Single-molecule dynamics of the TRiC chaperonin system in vivo
Summary
This Nature study uses live-cell single-particle tracking (SPT) and selective ribosome profiling to observe how the eukaryotic chaperonin TRiC (CCT) and its co-chaperone prefoldin (PFD) engage nascent and newly made proteins in human cells.
The authors tag endogenous TRiC subunit CCT4 and PFD4 with HaloTag, label ribosomes with SNAP–L10A and use sparse Janelia Fluor/SNAP dyes to track single complexes. They combine this with MS2 and SunTag reporters to follow actin translation and folding in real time.
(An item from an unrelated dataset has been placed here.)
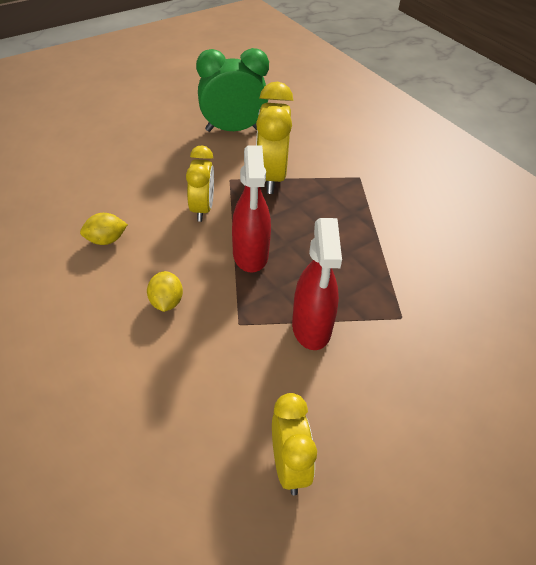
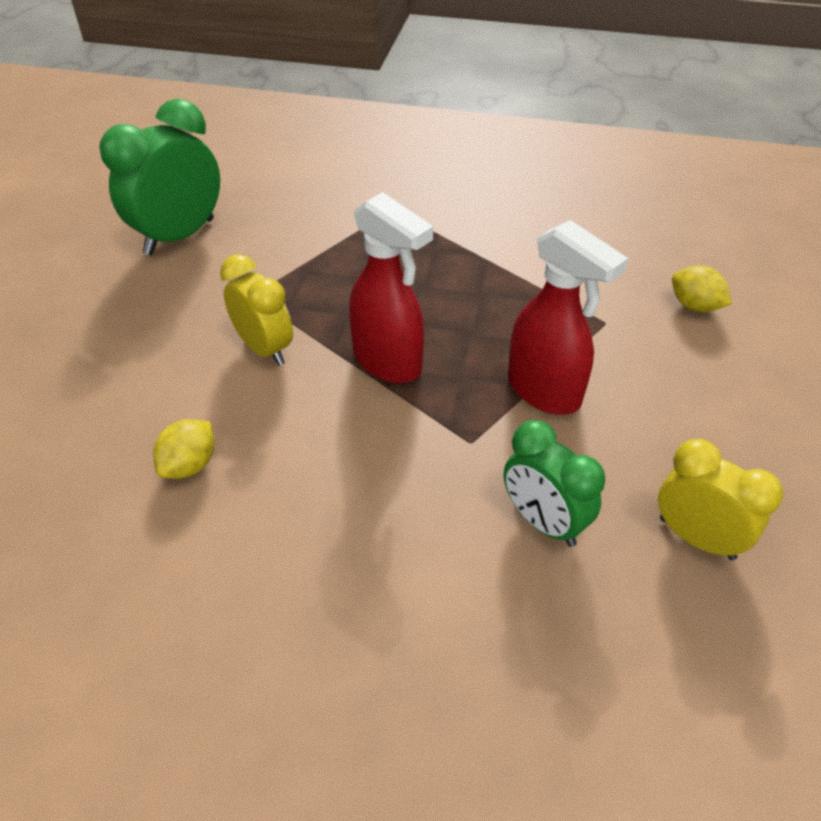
camera: 40 degrees left, 0 degrees up
(166, 302) = (364, 480): yellow lemon -> yellow lemon (694, 306)
(220, 390) = (543, 522): none -> green clock
(271, 177) = (298, 265): yellow clock -> none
Key findings: co-translational TRiC and PFD contacts are very brief (~0.8–1 s) but frequent; PFD recruits TRiC and binds more often to nascent chains; both chaperones show nascent-chain length dependence (illustrated with β-actin truncations); post-translational folding involves repeated TRiC cycles (with bimodal lifetimes), PFD prolongs productive TRiC engagement, and a folding-defective actin mutant (G150P) causes prolonged TRiC residence and eventual proteasomal degradation. The work also documents local retention and re-binding of chaperones near translating ribosomes, suggesting a ‘protected folding zone’ around translation hotspots.
Key Points
- Direct single-molecule imaging in live human cells reveals that TRiC and PFD interact with nascent chains in brief, dynamic events (mean lifetime ≈ 0.8–1 s).
- Prefoldin (PFD) recruits TRiC to most substrates and increases the frequency and duration of TRiC engagement—especially close to translation termination for actin.
- Co- and post-translational interactions show nascent-chain length dependence: longer actin fragments trigger more frequent and longer chaperone binding.
- Post-translational TRiC–actin interactions are kinetically bimodal (short and long components); the long component (≈2.4 s) depends on PFD and correlates with productive folding cycles.
- A folding-defective actin mutant (G150P) is trapped on TRiC with much longer cycle times and is directed to proteasomal degradation, indicating TRiC senses client folding state.
- TRiC and PFD frequently remain local to the ribosome between binding events, enabling rapid re-binding and successive folding attempts—supporting a ‘virtual folding compartment’ at translation hotspots.
- Methodologically versatile: CRISPR knock-in Halo/SNAP tags, sparse JF/TMR labelling, MS2/SunTag reporters, selective ribosome profiling and quantitative kinetic modelling are combined to map chaperone–substrate dynamics in vivo.
Why should I read this?
Want the good bit fast? This paper actually watches chaperones doing their job inside living human cells — in real time and at single-molecule resolution. If you care about how proteins fold in the noisy, crowded cellular milieu (or why some mutants clog the system and cause disease), these are the moust-see kinetics and visuals. It’s clever, directly relevant to proteostasis, and saves you hours of sifting through indirect assays.
Author’s take
Punchy summary: this is a neat, technically mature tour de force that changes how we think about chaperone action in cells. Instead of a single long binding event, folding is a series of fast, repeatable hand-offs mediated by PFD and TRiC, with local retention and client-sensing built into the system. For anyone working on protein folding, chaperones, folding diseases or translation-coupled quality control — read the details.